--- Start Source extract ---

Each of the programs is free but viewers MUST REGISTER for each individual program by going to the following: https://history.delaware.gov/2020/09/17/cyber-seafaring-2020/. Viewership is limited to the first 100 registrants for each program. For additional information, contact the Zwaanendael Museum via e-mail at HCA_ZMevents@delaware.gov or by telephone at 302-645-1148.

 

“Cyber Seafaring” schedule

Thursday, Oct. 1, 2020 at 3:30 p.m.
“Menhaden Fishing in Lewes”
Local historian Robert Kennedy will cover the last 30 years of the Lewes based, largest commercial menhaden fishing operation in the world. It will include what menhaden are, how they were caught, how they were processed and the myriad products that include menhaden as an essential ingredient.

Photo of watermen hauling in a menhaden catch.
Watermen hauling in a menhaden catch.

Friday, Oct. 2, 2020 at 11 a.m.
“Diving Into History, A Look at Maritime Archaeology”
Delaware Division of Historical and Cultural Affairs archaeologist Stephanie Soder will present the history and methods of maritime archaeology, and discuss work completed on Delaware’s famous (and infamous) wrecks.

Photo of a diver returning from an archaeological investigation of the Roosevelt Inlet Shipwreck site in Delaware Bay on Oct. 11, 2006.
Diver returning from an archaeological investigation of the Roosevelt Inlet Shipwreck site in Delaware Bay on Oct. 11, 2006.

 
Saturday, Oct. 3, 2020 at 11 a.m.
“The Wreck of the DeBraak”

--- End Source extract ---

Stated goal 1 -> Repeat the Cyber Seafaring announcement from "Each of the" to "2, 2020 at 11 a.m.".
Stated goal 2 -> Rewrite the records from the line with "order: Passeriformes" through the end of the records, replacing "common name" with "vernacular name" and keeping everything else the same. Give only those lines.
The records are unrelated to the Cyber Seafaring announcement.

--- Start Material provided ---

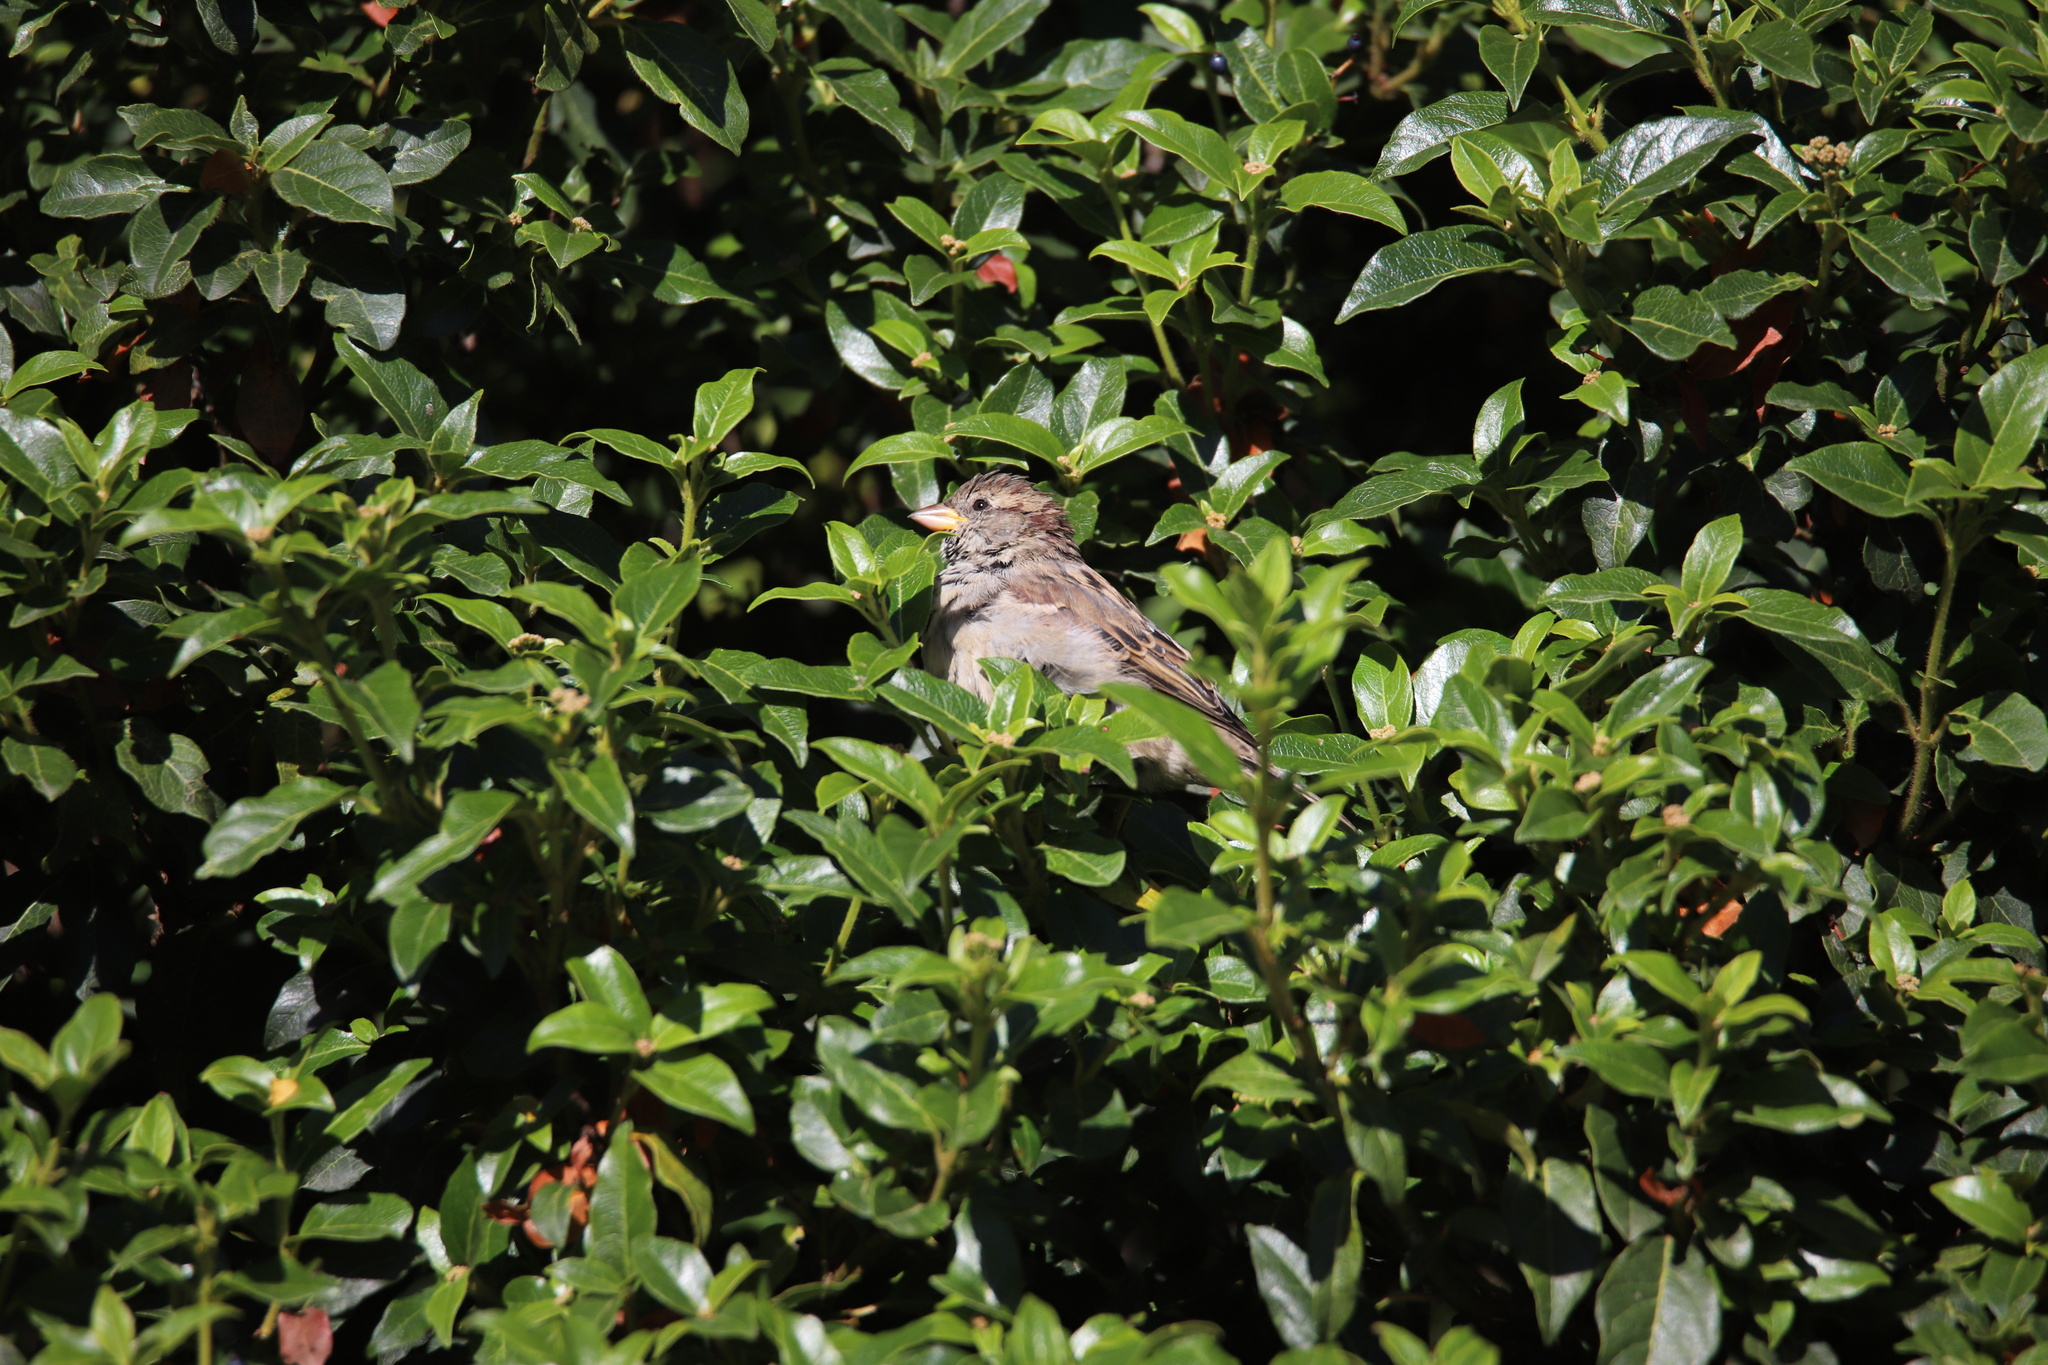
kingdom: Animalia
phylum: Chordata
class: Aves
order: Passeriformes
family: Passeridae
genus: Passer
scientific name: Passer domesticus
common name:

--- End Material provided ---

Correct output 1 ->
Each of the programs is free but viewers MUST REGISTER for each individual program by going to the following: https://history.delaware.gov/2020/09/17/cyber-seafaring-2020/. Viewership is limited to the first 100 registrants for each program. For additional information, contact the Zwaanendael Museum via e-mail at HCA_ZMevents@delaware.gov or by telephone at 302-645-1148.

 

“Cyber Seafaring” schedule

Thursday, Oct. 1, 2020 at 3:30 p.m.
“Menhaden Fishing in Lewes”
Local historian Robert Kennedy will cover the last 30 years of the Lewes based, largest commercial menhaden fishing operation in the world. It will include what menhaden are, how they were caught, how they were processed and the myriad products that include menhaden as an essential ingredient.

Photo of watermen hauling in a menhaden catch.
Watermen hauling in a menhaden catch.

Friday, Oct. 2, 2020 at 11 a.m.

Correct output 2 ->
order: Passeriformes
family: Passeridae
genus: Passer
scientific name: Passer domesticus
vernacular name:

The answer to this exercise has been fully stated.